The assumption that heritability estimates calculated in captive populations are reliable indicators of heritability in wild populations has been challenged because those indicators tend to be larger due to a smaller phenotypic variance [Riska et al., 1989; Prout and Barker, 1989]. However, Weigensberg & Roff [1996] compared estimates of heritability measured in a large number of field studies to laboratory estimates on wild, outbred species and reported that most laboratory heritability estimates appear to provide reasonable estimates of the magnitude and significance of heritability in nature.

A limitation to the analysis of reproductive traits that could contribute to an over estimation of the heritability coefficients in many non-human primates is their complex social hierarchy. Rhesus monkey groups usually consist of matrilines with distinct dominance hierarchies and there is evidence that the social status of a female may not only influence her reproductive output but also that of her daughters. For example, onset of puberty, which is presumably the key factor in determining age at first birth, has been shown to be influenced by social status, with ovulation generally occurring earlier in juveniles from dominant matrilines.

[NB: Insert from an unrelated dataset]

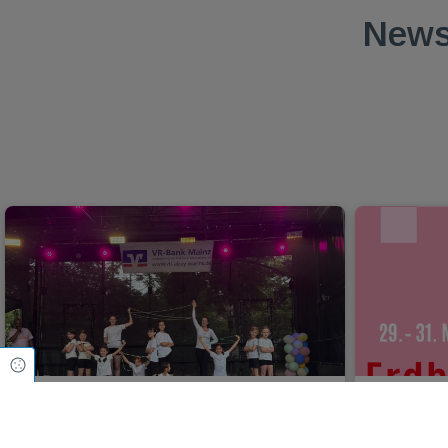
News
Cookie Einstellungen
Unser Rückblick auf das
TGMGo b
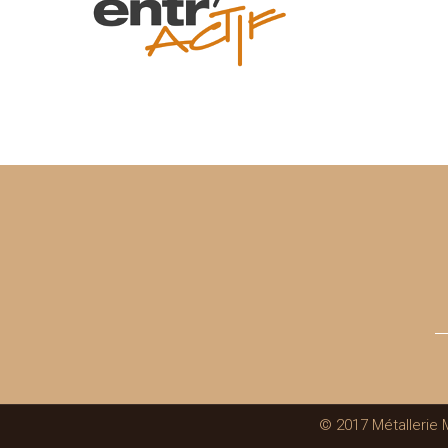
© 2017 Métallerie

However, others have reported significant variation among females even within the same social rank [Schwartz et al., 1985; Wilson 1992; Zehr et al., 2004]. Similarly, females that are socially dominant and are heavier tend to have more ovulatory cycles, and there is a strong relationship between social rank, body weight and reproductive success [Drickamer 1974; Pope et al., 1986; Small 1981; Walker et al., 1983; Wilson et al., 1978]. Studies on small groups, where access to males is limited, have demonstrated that a dominant female can nearly monopolize a single male, even when in some cases the male’s preference is for females of lower social rank. In most instances, higher ranked females appear to initiate sexual activity to a significantly higher degree.

The dominant social structure in macaques reported by many authors suggest daughters of dominant females and of subordinate females tend to be more like their mother than like unrelated females. This could contribute to differences among maternal half-sib families and daughter-dam pairs but less among other kinds of relatives. If these effects cannot be partitioned from the additive genetic variance, they will be part of the estimate of additive genetic variance, and could bias heritability upward [Wilson et al., 2005]. The fact that the present study revealed relatively low heritability estimates does not mean that bias is not likely. Hopefully the growing awareness that maintenance of social structures are important for captive rhesus macaques will lead to gathering of information on social hierarchies which in turn may facilitate genetic studies that can incorporate social rankings in their models.